Seamless Transition of Data Analyses and Analytics from a Local Workstation to Scalable, Massively Distributed Processing on the Cloud Using the Open Source PODPAC Library

Jerry Bieszczad; Mattheus Ueckermann; Dara Entekhabi; David Callender; David Sullivan

doi:10.1002/essoar.10500684.1

loading page

Seamless Transition of Data Analyses and Analytics from a Local Workstation to Scalable, Massively Distributed Processing on the Cloud Using the Open Source PODPAC Library

Jerry Bieszczad,
Mattheus Ueckermann,
Dara Entekhabi,
David Callender,
David Sullivan

Abstract

Newer satellite platforms, such as NISAR, are poised to produce huge amounts of data that require large computational resources.

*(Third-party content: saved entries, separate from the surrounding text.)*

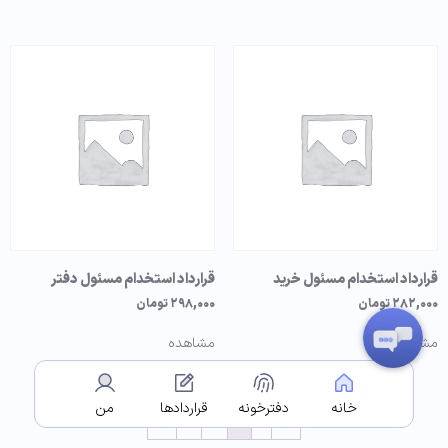
قرارداد استخدام مسئول خرید
قرارداد استخدام مسئول دفتر
۲۸۲,۰۰۰
تومان
۲۹۸,۰۰۰
تومان
مشاهده
مشاهده
خانه
دفترخونه
قراردادها
من
←
4
3
2
1
→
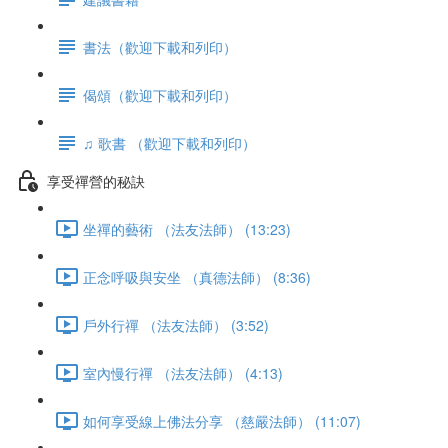
書法（歡迎下載和列印）
偈頌（歡迎下載和列印）
♫ 歌書 （歡迎下載和列印）
享受禪營的秘訣
坐禪的藝術 （法友法師） (13:23)
正念呼吸與安坐 （真德法師） (8:36)
戶外行禪 （法友法師） (3:52)
室內慢行禪 （法友法師） (4:13)
如何享受線上佛法分享 （慈嚴法師） (11:07)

Currently, researchers typically download datasets for analysis on local computer resources. This paradigm is no longer practical given the volumes of data from new sensing platforms. While cloud computing services offer a potential solution for accessing and managing large computational resources, there remains a significant barrier to entry. Levering cloud services requires users to: navigate new terminology without appropriate documentation; optimize settings for services to reduce costs; and maintain software dependencies, upgrades, and allocated hardware resources. A more accessible approach for migrating earth scientists to the cloud is needed. To address this problem, we are developing the open source Python library PODPAC (Pipeline for Observational Data Processing Analysis and Collaboration), with the goal of helping to address NASA’s rapidly growing observational data volume and variety needs. PODPAC enables earth scientists to seamlessly transition between processing on a local workstation (their current paradigm) to distributed remote processing on the cloud. It does this by leveraging a text-based JSON format automatically generated for any plug-and-play algorithm developed using PODPAC (e.g., in a Jupyter Notebook). This text format describes data provenance, and is used in RESTful web requests to preconfigured PODPAC cloud deployments, allowing scalable, massively distributed processing. We demonstrate the seamless transition to the cloud by developing a simplified soil moisture downscaling algorithm in Python using PODPAC. Data for this algorithm uses NASA Soil Moisture Active Passive (SMAP) sensor retrieved from the National Snow and Ice Data Center using OpenDAP, and fine-scale topographic data retrieved via Open Geospatial Consortium (OGC) Web Coverage Service (WCS) calls. We then use a serverless AWS Lambda function to run the same algorithm using the automatically-generated text format. Our generic preconfigured environment can handle a wide variety of processing pipelines, and scale up to 1024 parallel processes. This approach enables incremental adoption of cloud services by researchers, significantly lowering the barrier to entry.